> Aufgabe:
Führen Sie den Text über Elektroantriebe im Straßengüterverkehr nach seinem letzten Satz weiter.

> Übungstext:
========================================

Im Straßengüterfernverkehr sind alternative Antriebe noch eine Seltenheit, über 95 Prozent der europäischen Lkw-Neuzulassungen fahren nach wie vor mit Diesel. Gleichzeitig macht die Elektrotechnologie im Lkw-Bereich Fortschritte. Voraussetzung für einen flächendeckenden Durchbruch ist jedoch ein bedarfsgerechtes europäisches Schnellladenetz. Das ist noch Zukunftsmusik, aber welche Lademöglichkeiten es heute schon gibt und mit welchen Ladezeiten zu rechnen ist, erfahren Sie hier.
E-Mobilität im Straßengüterverkehr: Status quo und Perspektiven
Für Menschen, die in der Stadt leben, ist es ein vertrauter Anblick: batterieelektrische Zustellfahrzeuge. Im urbanen Raum gehören Transporter mit Elektroantrieb zum alltäglichen Straßenbild. Da verwundert es fast, dass der EU-weite Marktanteil von Elektroantrieben bei Transportern bis 3,5 Tonnen laut einer Mitteilung des europäischen Automobilherstellerverbands Acea vom Oktober 2024 bei den Neuzulassungen nur 5,7 Prozent beträgt.

========================================

> Datenübersicht:
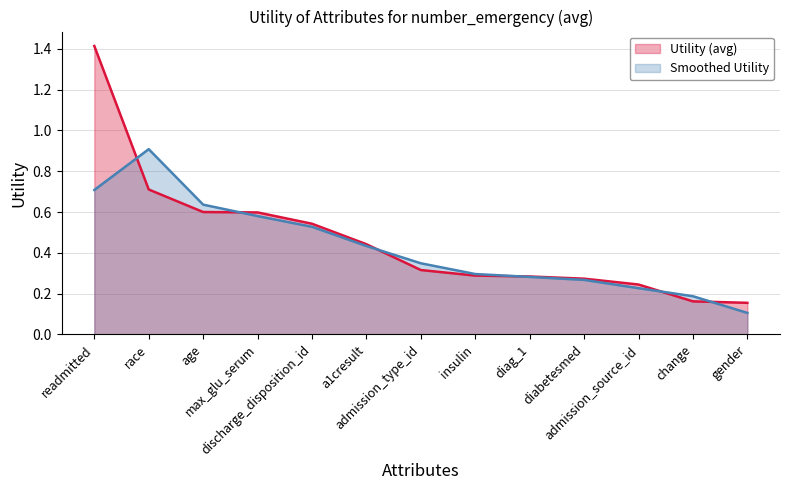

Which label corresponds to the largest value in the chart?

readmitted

========================================

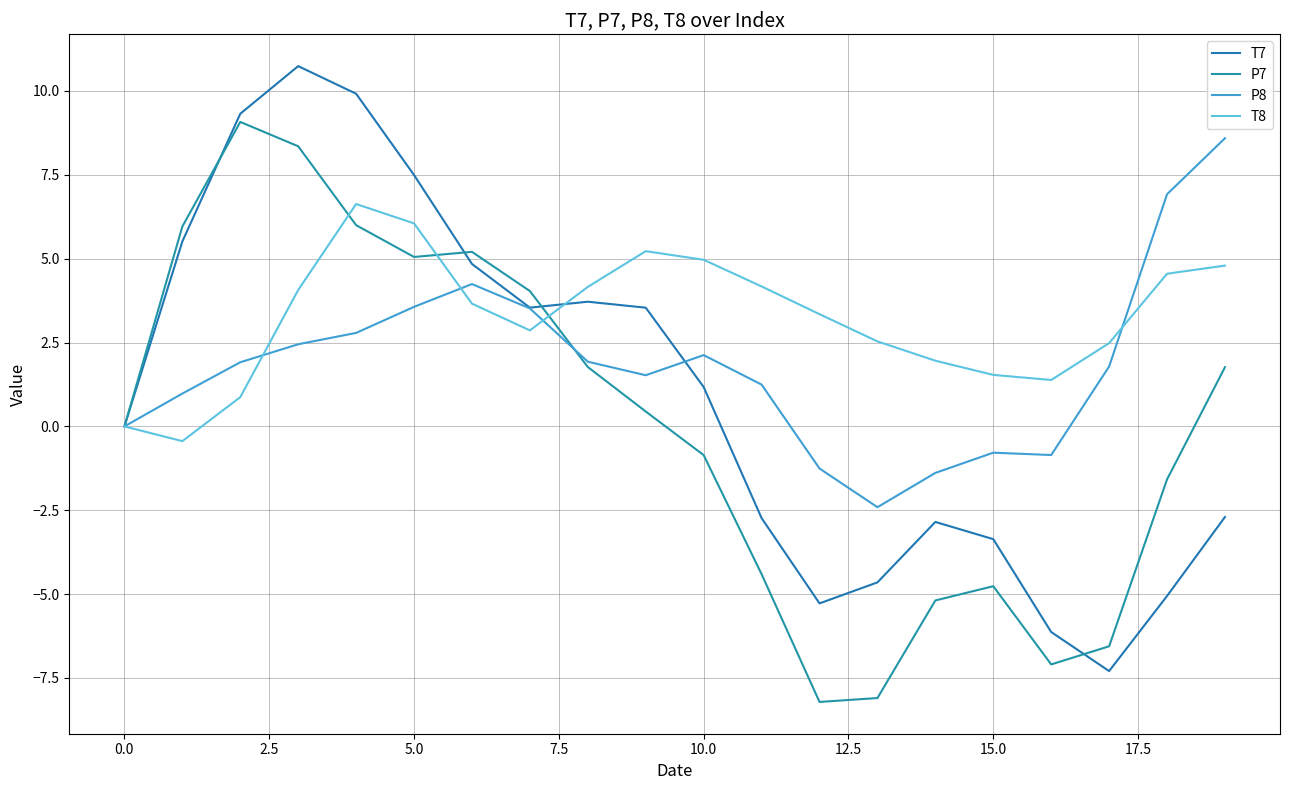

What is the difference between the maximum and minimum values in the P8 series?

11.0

========================================

> Antwortbereich:
Bei den Lkw sind es sogar nur 2 Prozent. Hemmnisse für die E-Mobilität im Straßengüterverkehr sind neben den höheren Anschaffungskosten nach wie vor die (begrenzte) Reichweite, die (fehlende) Ladeinfrastruktur und die (zu langen) Ladezeiten. Diese drei Aspekte sind für die letzte Meile oder den Verteilerverkehr weniger relevant als für den Fernverkehr. Für die kurzen Strecken reicht eine Batterieladung völlig aus und die Fahrzeuge können problemlos über Nacht auf dem Betriebsgelände aufgeladen werden. Die Ladezeit spielt kaum eine Rolle und eine öffentliche Ladeinfrastruktur ist meistens auch nicht erforderlich.
Darüber hinaus ist das zusätzliche Gewicht der Batterien ein limitierender Faktor im Lkw-Fernverkehr. Da sich dadurch das Fahrzeuggewicht erhöht, sinkt die Nutzlast – denn auch bei E-Lkw sind die zulässigen Gesamtlasten zu beachten.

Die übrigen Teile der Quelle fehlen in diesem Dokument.